Yeah, for some reason my family is all oblivious to subtlety like that, we get fixated on a task and block out things that don’t really matter or pertain to the task at hand, this is both a good thing and a bad thing at times I suppose, but at least we get the job done!
I heard the story about how he did it and I will share that in another blog later, it was kind of a nice and cute story.
Alrighty….. first order of business, I have been in Houston the past couple days and it sounds just weird and “wrong” but I have been driving a Vibe around for the past few days. Doesn’t that just sound dirty?
Next up… Road Signs in Houston, TX suck, period, plain and simple. No advance notice that the route you want to get on is there, and the signs that are there are TINY! I had to cut off at least 6 people in my driving around.

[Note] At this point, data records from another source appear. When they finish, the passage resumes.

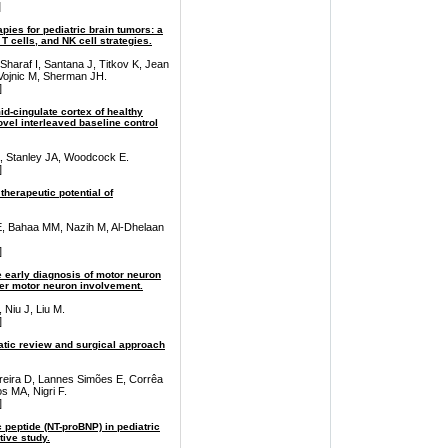
]
pies for pediatric brain tumors: a
 cells, and NK cell strategies.
Sharaf I, Santana J, Titkov K, Jean
 Vojnic M, Sherman JH.
]
mid-cingulate cortex of healthy
novel interleaved baseline control
, Stanley JA, Woodcock E.
]
herapeutic potential of
, Bahaa MM, Nazih M, Al-Dhelaan
]
he early diagnosis of motor neuron
wer motor neuron involvement.
 Niu J, Liu M.
]
atic review and surgical approach
rreira D, Lannes Simões E, Corrêa
 MA, Nigri F.
]
c peptide (NT-proBNP) in pediatric
ive study.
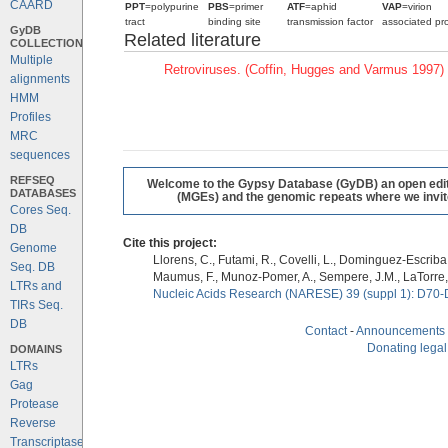
CAARD
PPT
=polypurine
PBS
=primer
ATF
=aphid
VAP
=virion
tract
binding site
transmission factor
associated pro
GyDB
Related literature
COLLECTION
Multiple
Retroviruses. (Coffin, Hugges and Varmus 1997)
alignments
HMM
Profiles
MRC
sequences
REFSEQ
Welcome to the Gypsy Database (GyDB) an open editab
DATABASES
(MGEs) and the genomic repeats where we invite 
Cores Seq.
DB
Cite this project:
Genome
Llorens, C., Futami, R., Covelli, L., Dominguez-Escriba, 
Seq. DB
Maumus, F., Munoz-Pomer, A., Sempere, J.M., LaTorre,
LTRs and
Nucleic Acids Research (NARESE) 39 (suppl 1): D70-
TIRs Seq.
DB
Contact
-
Announcements
Donating legal
DOMAINS
LTRs
Gag
Protease
Reverse
Transcriptase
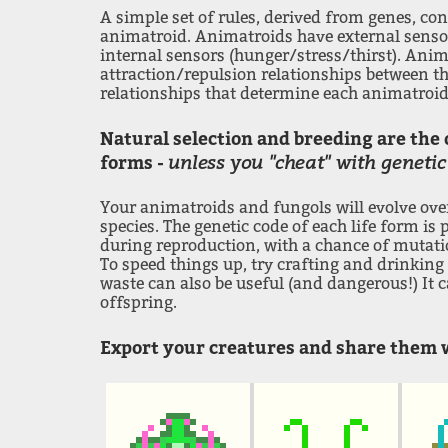
A simple set of rules, derived from genes, con
animatroid. Animatroids have external sens
internal sensors (hunger/stress/thirst). Anim
attraction/repulsion relationships between the
relationships that determine each animatroid
Natural selection and breeding are the 
unless you "cheat" with genetic
forms -
Your animatroids and fungols will evolve ov
species. The genetic code of each life form is
during reproduction, with a chance of mutatio
To speed things up, try crafting and drinking 
waste can also be useful (and dangerous!) It 
offspring.
Export your creatures and share them w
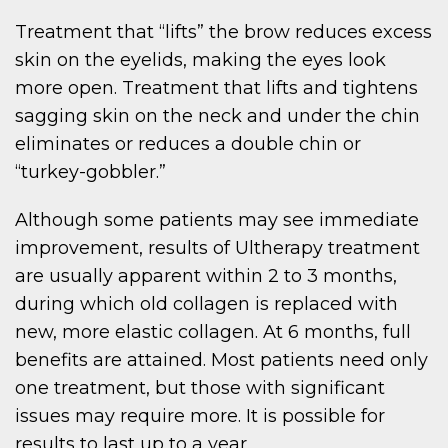
Treatment that “lifts” the brow reduces excess
skin on the eyelids, making the eyes look
more open. Treatment that lifts and tightens
sagging skin on the neck and under the chin
eliminates or reduces a double chin or
“turkey-gobbler.”
Although some patients may see immediate
improvement, results of Ultherapy treatment
are usually apparent within 2 to 3 months,
during which old collagen is replaced with
new, more elastic collagen. At 6 months, full
benefits are attained. Most patients need only
one treatment, but those with significant
issues may require more. It is possible for
results to last up to a year.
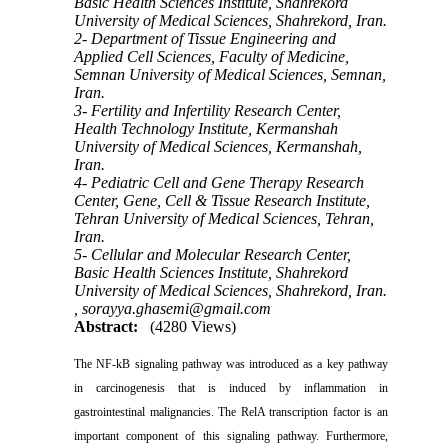
Basic Health Sciences Institute, Shahrekord
University of Medical Sciences, Shahrekord, Iran.
2- Department of Tissue Engineering and
Applied Cell Sciences, Faculty of Medicine,
Semnan University of Medical Sciences, Semnan,
Iran.
3- Fertility and Infertility Research Center,
Health Technology Institute, Kermanshah
University of Medical Sciences, Kermanshah,
Iran.
4- Pediatric Cell and Gene Therapy Research
Center, Gene, Cell & Tissue Research Institute,
Tehran University of Medical Sciences, Tehran,
Iran.
5- Cellular and Molecular Research Center,
Basic Health Sciences Institute, Shahrekord
University of Medical Sciences, Shahrekord, Iran.
,
sorayya.ghasemi@gmail.com
Abstract:
(4280 Views)
The NF-kB signaling pathway was introduced as a key pathway
in carcinogenesis that is induced by inflammation in
gastrointestinal malignancies. The RelA transcription factor is an
important component of this signaling pathway. Furthermore,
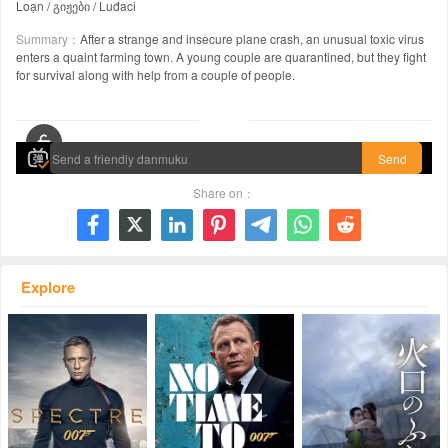
Loạn / გიჟები / Luđaci
Summary：
After a strange and insecure plane crash, an unusual toxic virus
enters a quaint farming town. A young couple are quarantined, but they fight
for survival along with help from a couple of people.
00:00 / 01:40:44
Send
Share on：







Explore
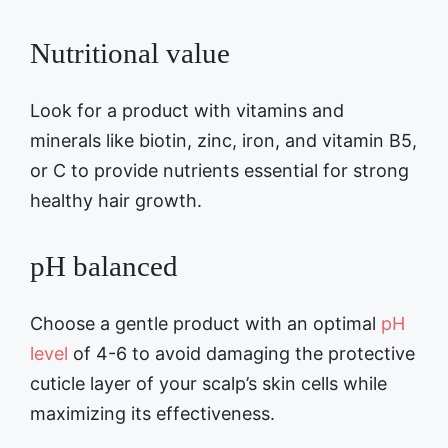
Nutritional value
Look for a product with vitamins and
minerals like biotin, zinc, iron, and vitamin B5,
or C to provide nutrients essential for strong
healthy hair growth.
pH balanced
Choose a gentle product with an optimal
pH
level
of 4-6 to avoid damaging the protective
cuticle layer of your scalp’s skin cells while
maximizing its effectiveness.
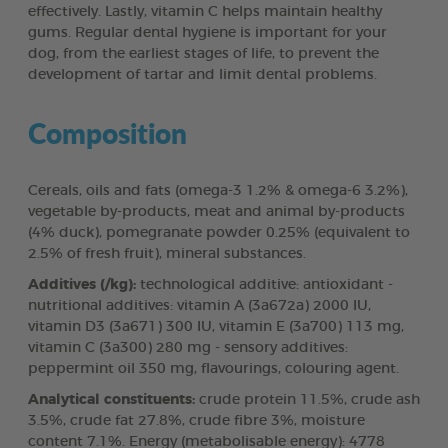
effectively. Lastly, vitamin C helps maintain healthy
gums. Regular dental hygiene is important for your
dog, from the earliest stages of life, to prevent the
development of tartar and limit dental problems.
Composition
Cereals, oils and fats (omega-3 1.2% & omega-6 3.2%),
vegetable by-products, meat and animal by-products
(4% duck), pomegranate powder 0.25% (equivalent to
2.5% of fresh fruit), mineral substances.
Additives (/kg):
technological additive: antioxidant -
nutritional additives: vitamin A (3a672a) 2000 IU,
vitamin D3 (3a671) 300 IU, vitamin E (3a700) 113 mg,
vitamin C (3a300) 280 mg - sensory additives:
peppermint oil 350 mg, flavourings, colouring agent.
Analytical constituents:
crude protein 11.5%, crude ash
3.5%, crude fat 27.8%, crude fibre 3%, moisture
content 7.1%. Energy (metabolisable energy): 4778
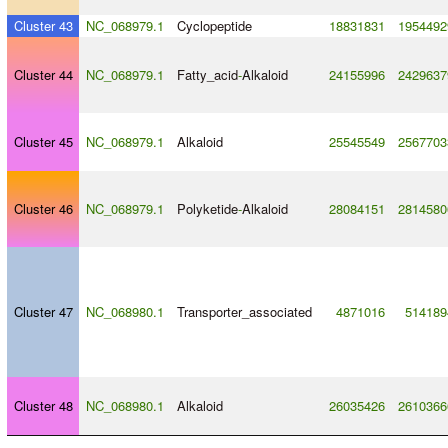
Cluster 43
NC_068979.1
Cyclopeptide
18831831
1954492
Cluster 44
NC_068979.1
Fatty_acid
-
Alkaloid
24155996
2429637
Cluster 45
NC_068979.1
Alkaloid
25545549
2567703
Cluster 46
NC_068979.1
Polyketide
-
Alkaloid
28084151
2814580
Cluster 47
NC_068980.1
Transporter_associated
4871016
514189
Cluster 48
NC_068980.1
Alkaloid
26035426
2610366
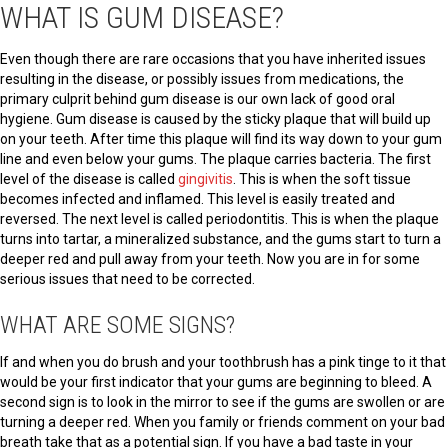
WHAT IS GUM DISEASE?
Even though there are rare occasions that you have inherited issues
resulting in the disease, or possibly issues from medications, the
primary culprit behind gum disease is our own lack of good oral
hygiene. Gum disease is caused by the sticky plaque that will build up
on your teeth. After time this plaque will find its way down to your gum
line and even below your gums. The plaque carries bacteria. The first
level of the disease is called
gingivitis
. This is when the soft tissue
becomes infected and inflamed. This level is easily treated and
reversed. The next level is called periodontitis. This is when the plaque
turns into tartar, a mineralized substance, and the gums start to turn a
deeper red and pull away from your teeth. Now you are in for some
serious issues that need to be corrected.
WHAT ARE SOME SIGNS?
If and when you do brush and your toothbrush has a pink tinge to it that
would be your first indicator that your gums are beginning to bleed. A
second sign is to look in the mirror to see if the gums are swollen or are
turning a deeper red. When you family or friends comment on your bad
breath take that as a potential sign. If you have a bad taste in your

Also, I swear they teach people how to intentionally drive in a blind spot in TX, you don’t see them til it is almost too late
Now I am in Detroit, well Michigan, I flew into Detroit. I flew Continental, last time I do that unless I am first class. The seats were completely uncomfortable, I was in an exit row but there was no extra leg room! AND my seat was not able to recline WTF! and the headrests on the seats did not have those little fold out things that hold your head so you can sleep sitting up. To top it off we got a “snack” if it can be called that, it was a turkey sandwich which was about the size of 2 donut holes with 1 slice of turkey in it. AND unlike every other airline, they don’t give you a whole can of soda, you only get a mini 7oz cup of Soda, but with ice, you end up with about 2 or 3 sips of soda,also you have to buy headphones if you want to watch the movie or listen to the piped in music. The highlight of the entire flight was the Halloween sized packet of Skittles that came with the sandwich, how lame is that?

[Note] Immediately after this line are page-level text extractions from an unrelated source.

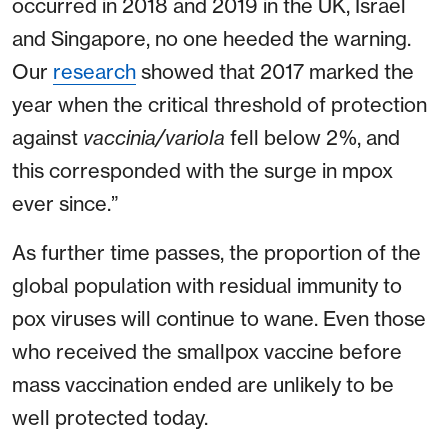
occurred in 2018 and 2019 in the UK, Israel
and Singapore, no one heeded the warning.
Our
research
showed that 2017 marked the
year when the critical threshold of protection
against
vaccinia/variola
fell below 2%, and
this corresponded with the surge in mpox
ever since.”
As further time passes, the proportion of the
global population with residual immunity to
pox viruses will continue to wane. Even those
who received the smallpox vaccine before
mass vaccination ended are unlikely to be
well protected today.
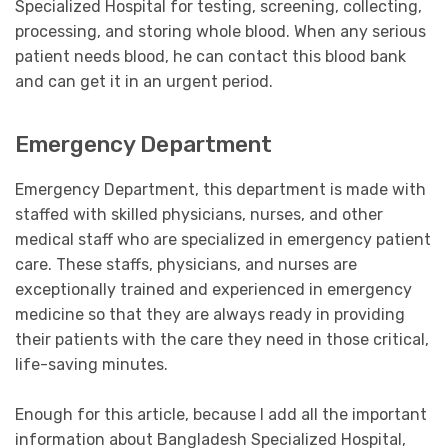
Specialized Hospital for testing, screening, collecting,
processing, and storing whole blood. When any serious
patient needs blood, he can contact this blood bank
and can get it in an urgent period.
Emergency Department
Emergency Department, this department is made with
staffed with skilled physicians, nurses, and other
medical staff who are specialized in emergency patient
care. These staffs, physicians, and nurses are
exceptionally trained and experienced in emergency
medicine so that they are always ready in providing
their patients with the care they need in those critical,
life-saving minutes.
Enough for this article, because I add all the important
information about Bangladesh Specialized Hospital,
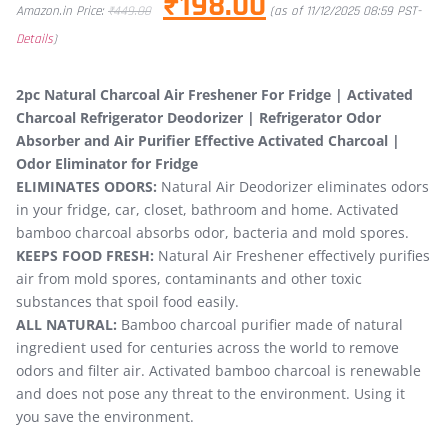
₹
198.00
Amazon.in Price:
₹
449.00
(as of 11/12/2025 08:59 PST-
Details
)
2pc Natural Charcoal Air Freshener For Fridge | Activated
Charcoal Refrigerator Deodorizer | Refrigerator Odor
Absorber and Air Purifier Effective Activated Charcoal |
Odor Eliminator for Fridge
ELIMINATES ODORS:
Natural Air Deodorizer eliminates odors
in your fridge, car, closet, bathroom and home. Activated
bamboo charcoal absorbs odor, bacteria and mold spores.
KEEPS FOOD FRESH:
Natural Air Freshener effectively purifies
air from mold spores, contaminants and other toxic
substances that spoil food easily.
ALL NATURAL:
Bamboo charcoal purifier made of natural
ingredient used for centuries across the world to remove
odors and filter air. Activated bamboo charcoal is renewable
and does not pose any threat to the environment. Using it
you save the environment.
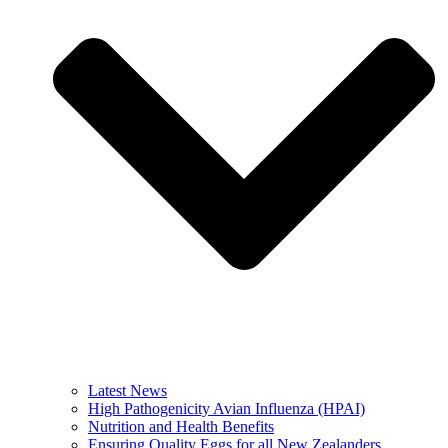
Latest News
High Pathogenicity Avian Influenza (HPAI)
Nutrition and Health Benefits
Ensuring Quality Eggs for all New Zealanders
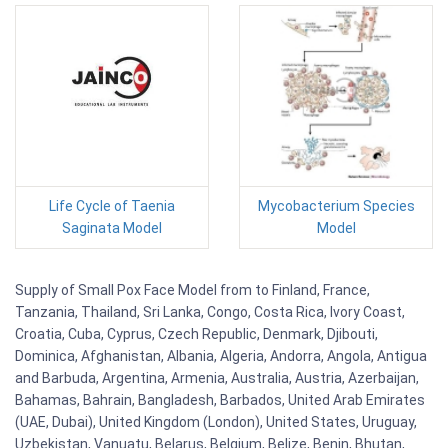
Life Cycle of Taenia
Mycobacterium Species
Saginata Model
Model
Supply of Small Pox Face Model from to Finland, France,
Tanzania, Thailand, Sri Lanka, Congo, Costa Rica, Ivory Coast,
Croatia, Cuba, Cyprus, Czech Republic, Denmark, Djibouti,
Dominica, Afghanistan, Albania, Algeria, Andorra, Angola, Antigua
and Barbuda, Argentina, Armenia, Australia, Austria, Azerbaijan,
Bahamas, Bahrain, Bangladesh, Barbados, United Arab Emirates
(UAE, Dubai), United Kingdom (London), United States, Uruguay,
Uzbekistan, Vanuatu, Belarus, Belgium, Belize, Benin, Bhutan,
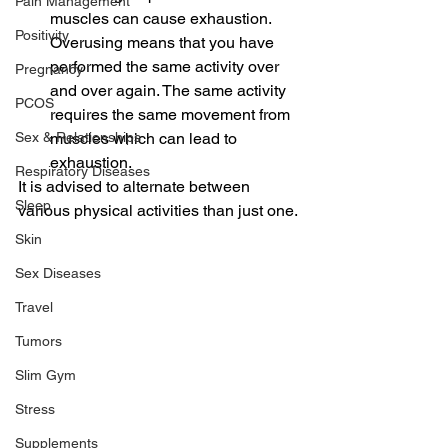
Pain Management
muscles can cause exhaustion. 
Positivity
Overusing means that you have 
performed the same activity over 
Pregnancy
and over again. The same activity 
PCOS
requires the same movement from 
muscles which can lead to 
Sex & Relationships
exhaustion.
Respiratory Diseases
It is advised to alternate between 
Sleep
various physical activities than just one.
Skin
Sex Diseases
Travel
Tumors
Slim Gym
Stress
Supplements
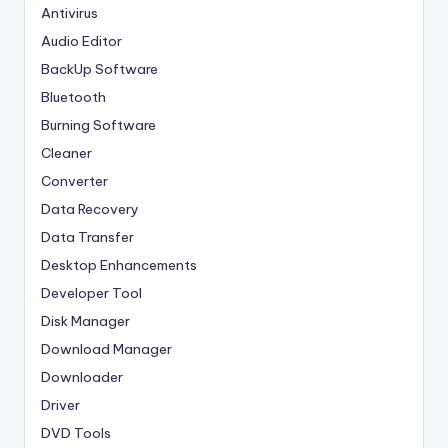
Antivirus
Audio Editor
BackUp Software
Bluetooth
Burning Software
Cleaner
Converter
Data Recovery
Data Transfer
Desktop Enhancements
Developer Tool
Disk Manager
Download Manager
Downloader
Driver
DVD Tools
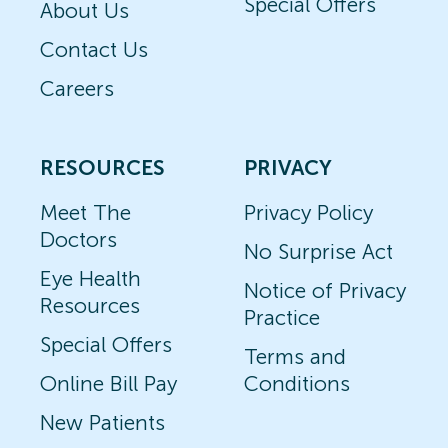
Special Offers
About Us
Contact Us
Careers
RESOURCES
PRIVACY
Meet The
Privacy Policy
Doctors
No Surprise Act
Eye Health
Notice of Privacy
Resources
Practice
Special Offers
Terms and
Online Bill Pay
Conditions
New Patients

now I am in Michigan… and I heard a rather disturbing radio commercial, it was for a strip joint. $1000 top prize for the winner of the soon to be mom bikini contest, “Jump start that child’s college fund” – “Guys, no cover charge if you bring a package of diapers” What kind of people do this?!?
Ugh… time for bed…..
So I was supposed to be in Cincinnati this week, but I ended up in Beavercreek just outside of Dayton, although I saw no beavers nor any creeks so it was a tad disappointing.

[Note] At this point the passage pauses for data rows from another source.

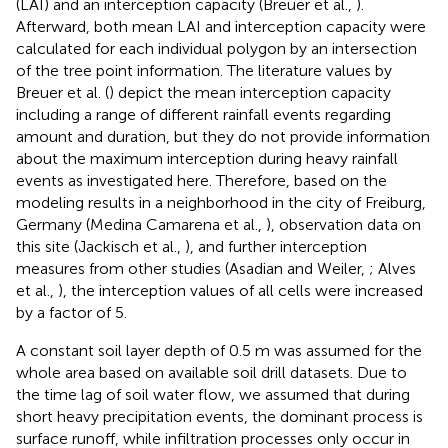
(LAI) and an interception capacity (Breuer et al.,
).
Afterward, both mean LAI and interception capacity were
calculated for each individual polygon by an intersection
of the tree point information. The literature values by
Breuer et al. (
) depict the mean interception capacity
including a range of different rainfall events regarding
amount and duration, but they do not provide information
about the maximum interception during heavy rainfall
events as investigated here. Therefore, based on the
modeling results in a neighborhood in the city of Freiburg,
Germany (Medina Camarena et al.,
), observation data on
this site (Jackisch et al.,
), and further interception
measures from other studies (Asadian and Weiler,
; Alves
et al.,
), the interception values of all cells were increased
by a factor of 5.
A constant soil layer depth of 0.5 m was assumed for the
whole area based on available soil drill datasets. Due to
the time lag of soil water flow, we assumed that during
short heavy precipitation events, the dominant process is
surface runoff, while infiltration processes only occur in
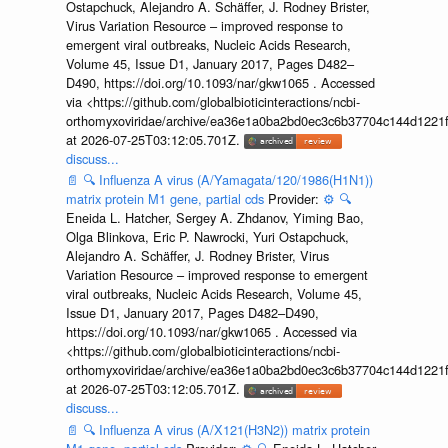
Ostapchuck, Alejandro A. Schäffer, J. Rodney Brister,
Virus Variation Resource – improved response to
emergent viral outbreaks, Nucleic Acids Research,
Volume 45, Issue D1, January 2017, Pages D482–
D490, https://doi.org/10.1093/nar/gkw1065 . Accessed
via <https://github.com/globalbioticinteractions/ncbi-
orthomyxoviridae/archive/ea36e1a0ba2bd0ec3c6b37704c144d1221f
at 2026-07-25T03:12:05.701Z.
discuss...
📄
🔍
Influenza A virus (A/Yamagata/120/1986(H1N1))
matrix protein M1 gene, partial cds
Provider:
⚙️
🔍
Eneida L. Hatcher, Sergey A. Zhdanov, Yiming Bao,
Olga Blinkova, Eric P. Nawrocki, Yuri Ostapchuck,
Alejandro A. Schäffer, J. Rodney Brister, Virus
Variation Resource – improved response to emergent
viral outbreaks, Nucleic Acids Research, Volume 45,
Issue D1, January 2017, Pages D482–D490,
https://doi.org/10.1093/nar/gkw1065 . Accessed via
<https://github.com/globalbioticinteractions/ncbi-
orthomyxoviridae/archive/ea36e1a0ba2bd0ec3c6b37704c144d1221f
at 2026-07-25T03:12:05.701Z.
discuss...
📄
🔍
Influenza A virus (A/X121(H3N2)) matrix protein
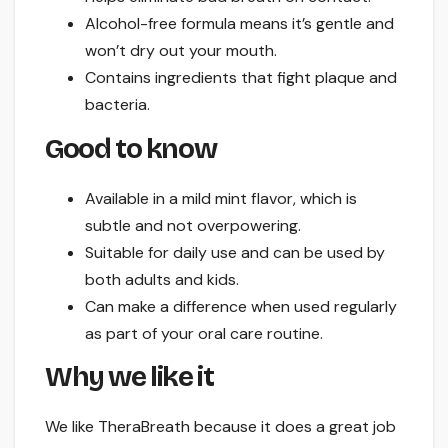
Alcohol-free formula means it’s gentle and
won’t dry out your mouth.
Contains ingredients that fight plaque and
bacteria.
Good to know
Available in a mild mint flavor, which is
subtle and not overpowering.
Suitable for daily use and can be used by
both adults and kids.
Can make a difference when used regularly
as part of your oral care routine.
Why we like it
We like TheraBreath because it does a great job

However 2 highlights from this little trip.
1- I got hit on at a bar by a circus clown, she was not all dressed up, but the circus was in town, no, seriously, the Ringling Brothers, Barnum and Baily Circus was in town and performing at Wright State University which was basically across the street from my hotel. It was fun and interesting but it never went past the bar. I may be freaky but I just could not go there.
2- This was the coolest company I have gotten to go visit so far with my job. They are really small but they make a ton of money because they manufacture Night Vision Goggles. The real ones that the military actually uses. I got a tour and saw how they are manufactured, and it is pretty neat.
Then I got to test out a pair!
It is totally exactly like you see in the movies!! The green hue and everything. The room was totally dark, I mean TOTALLY dark. I could not even see my hand 1 inch in front of my face, but they worked and I could see nearly perfectly once I had them turned on. No colors except shades of green, but I could see everything right down to the contours of my tour guides face.
I SO want a pair!! they run on a single AA battery, now if I can just figure out where to scrounge up an extra $15k to pay for one set of goggles.